Line tally for the word "into": count the lines below that contain it and reply with the number alone.
====== Given data
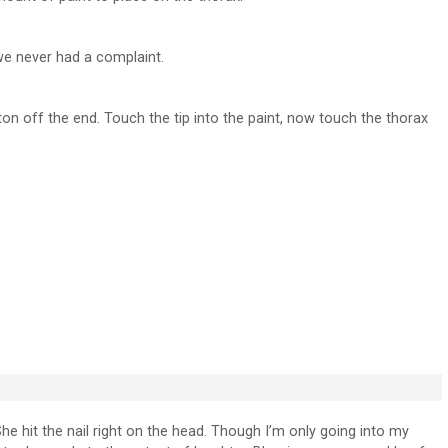
we never had a complaint.
on off the end. Touch the tip into the paint, now touch the thorax
She hit the nail right on the head. Though I’m only going into my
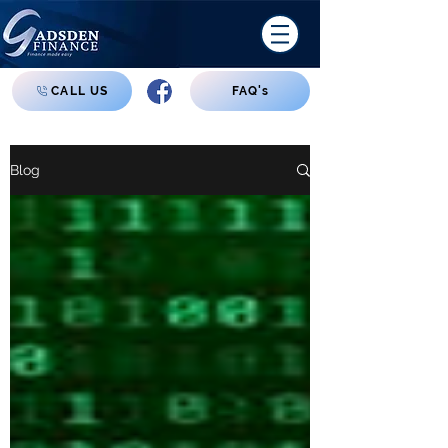
CALL US
FAQ's
Blog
============
Response | 2